The root cause of this problem is because hover is called a “Trusted Event”. This means no technology can directly trigger a native CSS :hover. The following is an excerpt from another post Simulating hovers in Cypress:

Events that are generated by the user agent, either as a result of user interaction, or as a direct result of changes to the DOM, are trusted by the user agent with privileges that are not afforded to events generated by script through the createEvent() method, modified using the initEvent() method, or dispatched via the dispatchEvent() method. The isTrusted attribute of trusted events has a value of true, while untrusted events have an isTrusted attribute value of false.

Most untrusted events will not trigger default actions, with the exception of the click event. This event always triggers the default action, even if the isTrusted attribute is false (this behavior is retained for backward-compatibility). All other untrusted events behave as if the preventDefault() method had been called on that event.”

The post has some workarounds, but none of them truly solve the problem as everything is still Javascript-centric. What we really need is to get that CSS style tied to :hover to show visually and be included in visual regression testing.

In my search for a solution, I came across a project for Storybook called Storybook Pseudo States and it claims to “force” your components to display pseudo states like hover. While I am currently using Storybook for local development, it’s not part of the testing suite. So I wanted to know what they technique was under the hood.
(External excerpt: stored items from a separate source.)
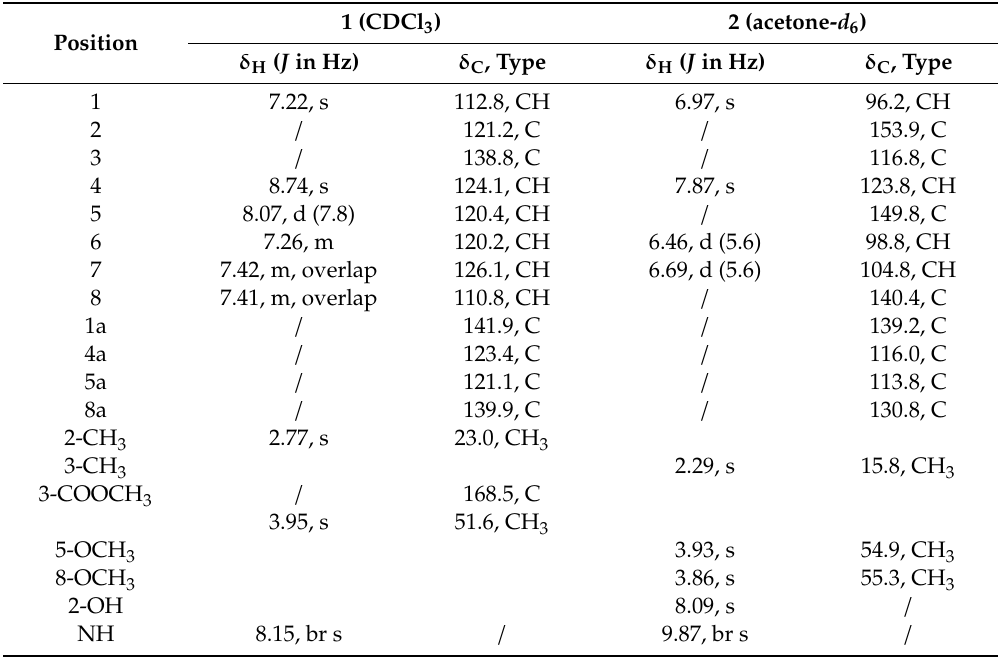
Table 1. 600MHz and 13 C NMR (150MHz) data of clauolenzoles A and B ( 1 , 2 ). 1 (CDCl 3 ) 2 (acetone- d 6 Position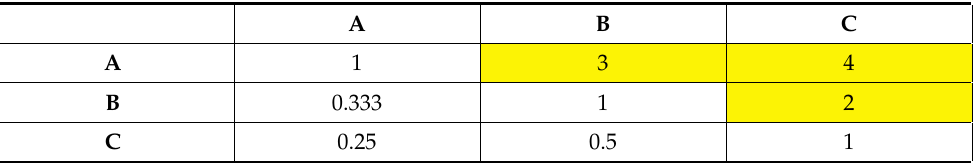
Table 2. Example of a 3 × 3 PCM.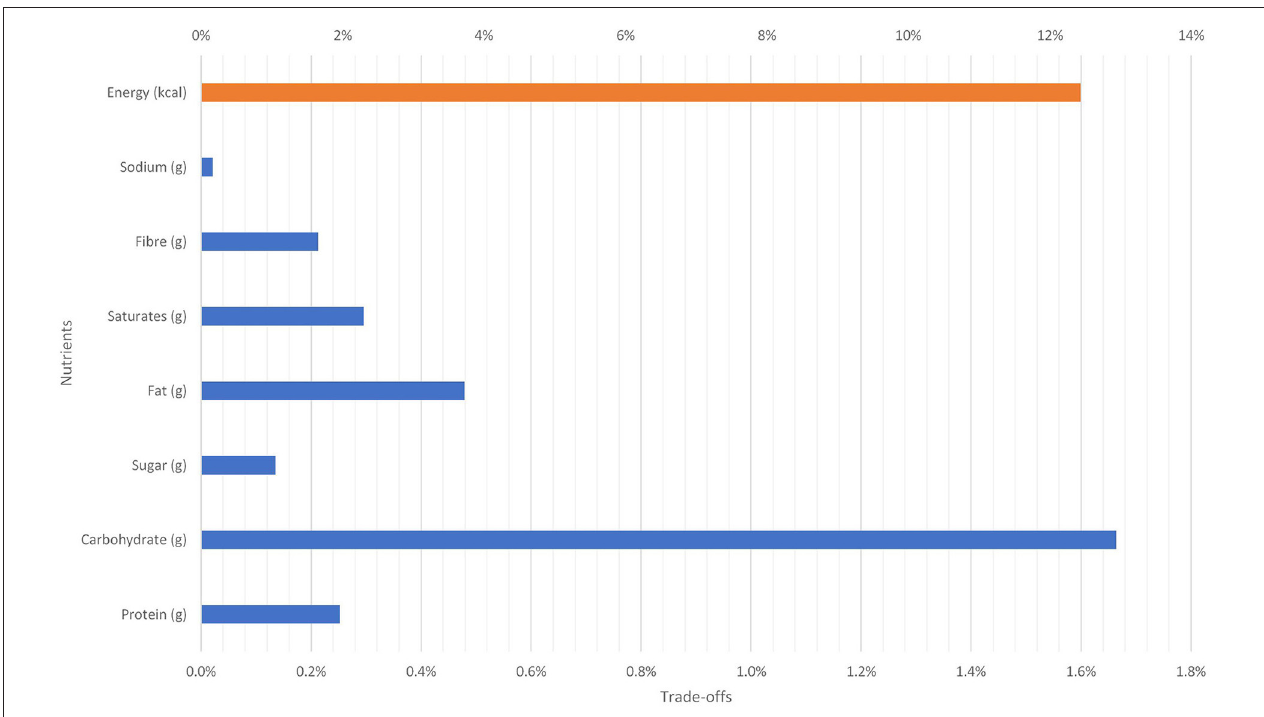
FIGURE 10 | Nutritional trade-off due to 10% reduction in the price of mashed potatoes on baking potatoes.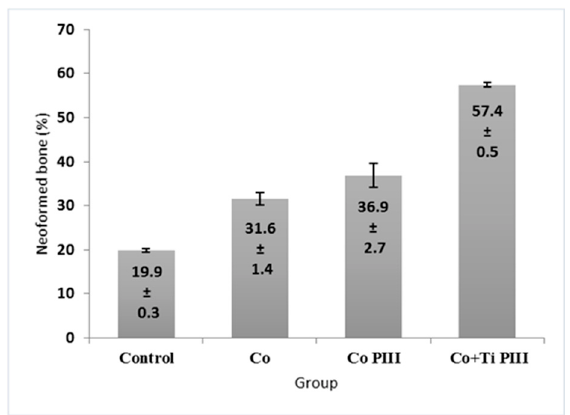
Figure 7. Percentage (%) of newly formed bone in the studied groups. G1 (Control), G2 (Co), G3 (Co PIII), G4 (Co+Ti PIII).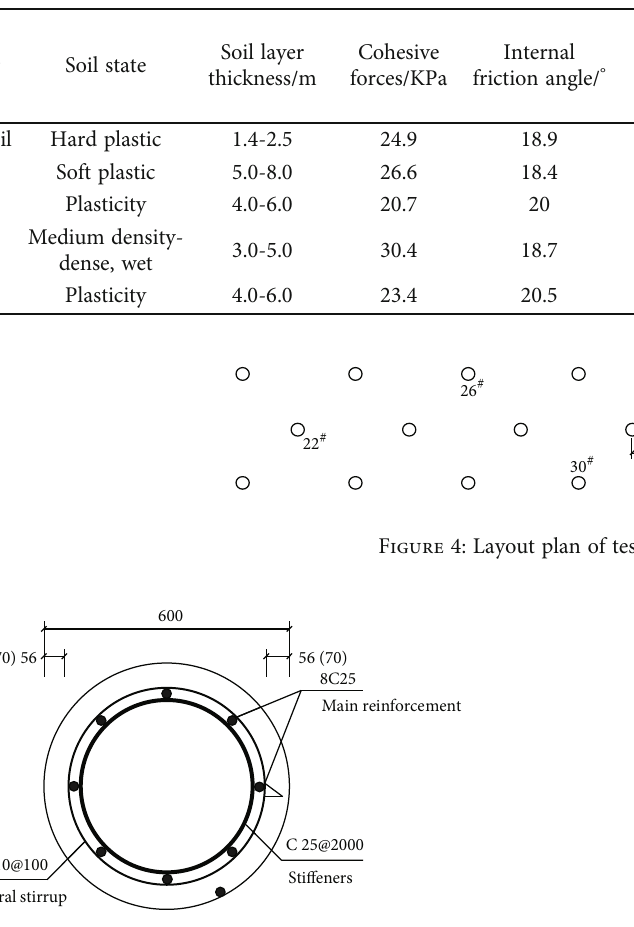
Figure 5: Pile section reinforcement drawing.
The file that is doing the magic is fairly overwhelming but there’s a simple way to think of what they are doing. You can even take a good guess at the file name (rewriteStyleSheet.ts). Here’s the basic steps:

There’s a lot that this addon is trying to cover past those steps. Seems like half the file is managing the :host selector found in Shadow DOM contexts. This may also depend on how you have styles applied to your components. For my environment, the styles are written into <style/> tags and there’s no Shadow DOM to worry about. This is what I did in my Cypress test:

function forceHoverSnapshot($target, ...screenshotArgs) {
    const HOVER_ATTRIBUTE_SELECTOR = '__data-cypress-hover__';

    // If our replacement stylesheet doesn't exist
    if (!document.getElementById(HOVER_ATTRIBUTE_SELECTOR)) {
        // Find the stylesheets that associate with the target
        const sheets = [...document.styleSheets].filter(({ cssRules }) => 
            [...cssRules].some({ selectorText }) => $target.matches(selectorText));
        
        // Concat all the cssText from associated styles
        const cssText = sheets.reduce((css, { ownerNode }) => css + (ownerNode?.textContent || ''), '');

        // Create and append new sheet
        const $sheet = document.createElement('style');
        $sheet.id = HOVER_ATTRIBUTE_SELECTOR;
        sheets.at(-1).ownerNode.after($sheet);

        // Append to replace instances of `:hover` with attribute
        $sheet.textContent = cssText.replaceAll(':hover', `[${HOVER_ATTRIBUTE_SELECTOR}]`);
    }

    // Add the attribute to the target element
    $target.setAttribute(HOVER_ATTRIBUTE_SELECTOR, '');

    // Screenshot
    screenshotArgs.length && cy.screenshot(...screenshotArgs);
}

I imagine this would be helpful as a plugin in the future if it hasn’t been done yet. Knowing this, you could opt to simply include a [data-hover] selector to the same declaration as :hover so it can be manually triggered. In fact, it might even make sense if you wish to present a “visually focused” state, typically used when keyboard navigating. For me, I don’t want to include code meant exclusively for testing in my production environment (👀 on data-cy on public sites) so the extraneous selector is out of the question.

So, that’s been the trouble with testing components recently. I know there’s been so many attempts at making testing our components easier over the years but sometimes it is an uphill battle for what seems like the smallest ideas that should have been tackled many times before. If I come across others, I’ll update this post. Good luck testing out there, it’s a battlefield!